Honouring a Friend


Last December I lost a good and long-time friend, Mike Kuzyk. 2019 would have been 50 years since we met and became friends. Mike was a husband to his wife Sharon, a dad to three young men, Sam, Luke, and Jake. He came from a farm family and later became a farmer himself. Coming from rural Manitoba roots, he was, of course, a hockey player. He played hockey most of his life. 

Many people in the Winnipeg area knew him as a builder and contractor. He ran Sparkus Construction, named after a pet name he gave to his wife. Everyone who knew him, knew him to be an honest straight shooter. If he made a promise, his word was gold.
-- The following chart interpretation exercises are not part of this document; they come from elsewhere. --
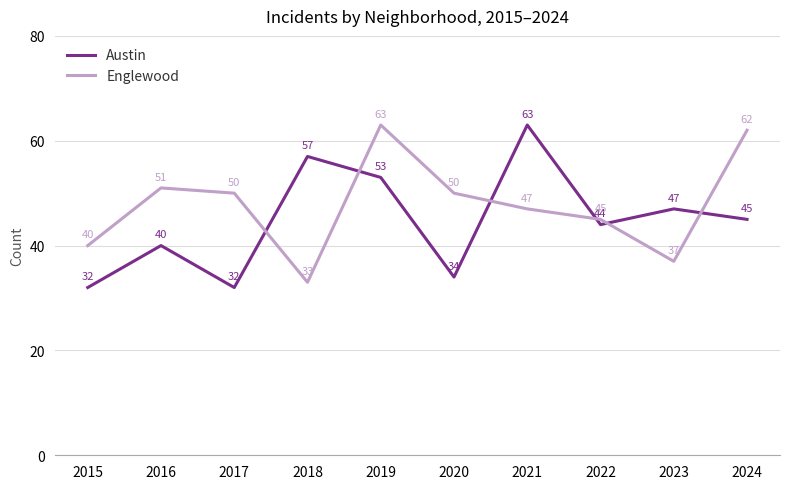

Which category has the highest value in the Englewood series?

2019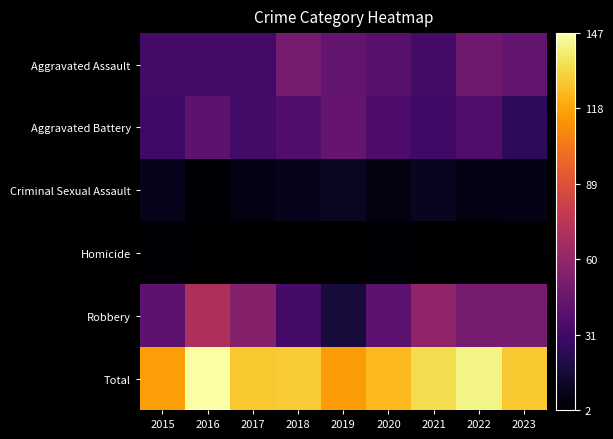

At which label is Aggravated Battery closest to 34?

2020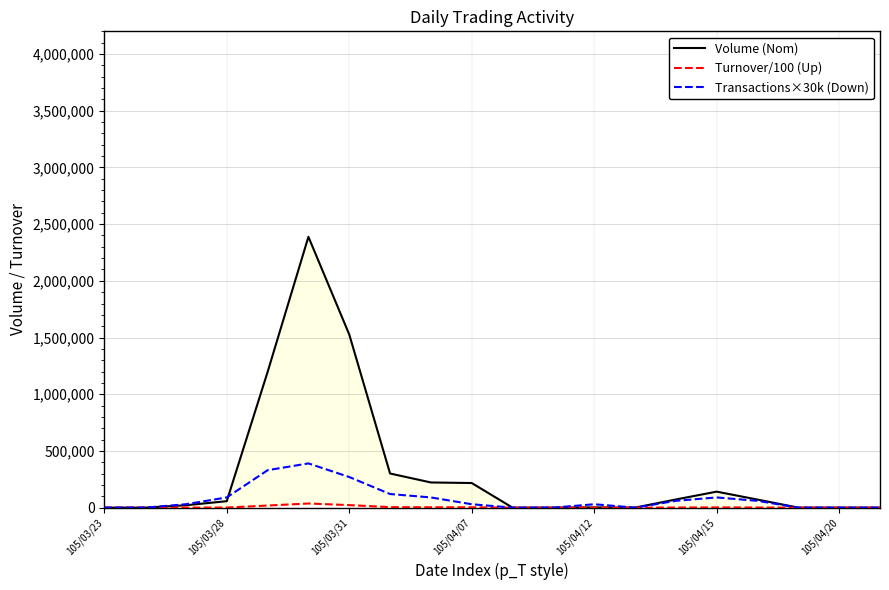

Is this an area chart (filled region under the line)?

No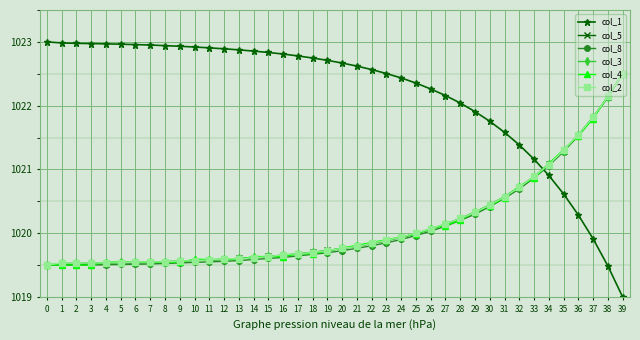

Between which two adjacent categories do col_1 and col_3 first intersect?

33 and 34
Mike was a spiritual man. He grew up a strong Ukrainian Catholic, and he remained so to the end. He assisted at his home parish in Cooks Creek, Manitoba, and was a right hand man to the pastor, working and helping wherever he could in the parish. His funeral was at Immaculate Conception Parish in Cooks Creek, where he dedicated a lot of his spare time.

There was a period in his life between farming and construction where Mike was known as the banjo player in a bluegrass country band called the Double Eagle Band. Music was a part of his life as long as we’d known each other. We both sang in the school choir at St. Vladimir’s College in Roblin, Manitoba where we first became friends. 

After high school, we both sang with a Ukrainian male choir that started out as the alumni choir from St. Vlad’s. That choir became the Hoosli Ukrainian Male Chorus. This is the group that routinely blows the roof off Bell MTS Place singing the anthems before Winnipeg Jets hockey games.

When Mike was with the Double Eagle Band, they performed Glory Train, a bluegrass gospel song that he had written 40 years ago. When the band performed it, George Yourchek, who was also a high school buddy of ours, sang it. At Mike’s funeral, George gave a soulful rendition of the song in church at Mike’s wife’s request. Lyrically, the song was almost a reassurance from Mike himself that he was ok.

Since there was no recording of George’s rendition at the funeral, we wanted to honour our friend by producing a recording for Sharon and her family. We arranged to do the recording at the church where the funeral was held. I suggested that we make a small addition to the version that George did by adding Mike’s “voice “ – a banjo part. My brother Nestor, a five string player himself, agreed to play on the session. He made a suggestion of his own. To close the circle, he suggested that he play Mike’s banjo, which Sharon readily supplied. Most of the session was done in the church with a dobro part added later at my place.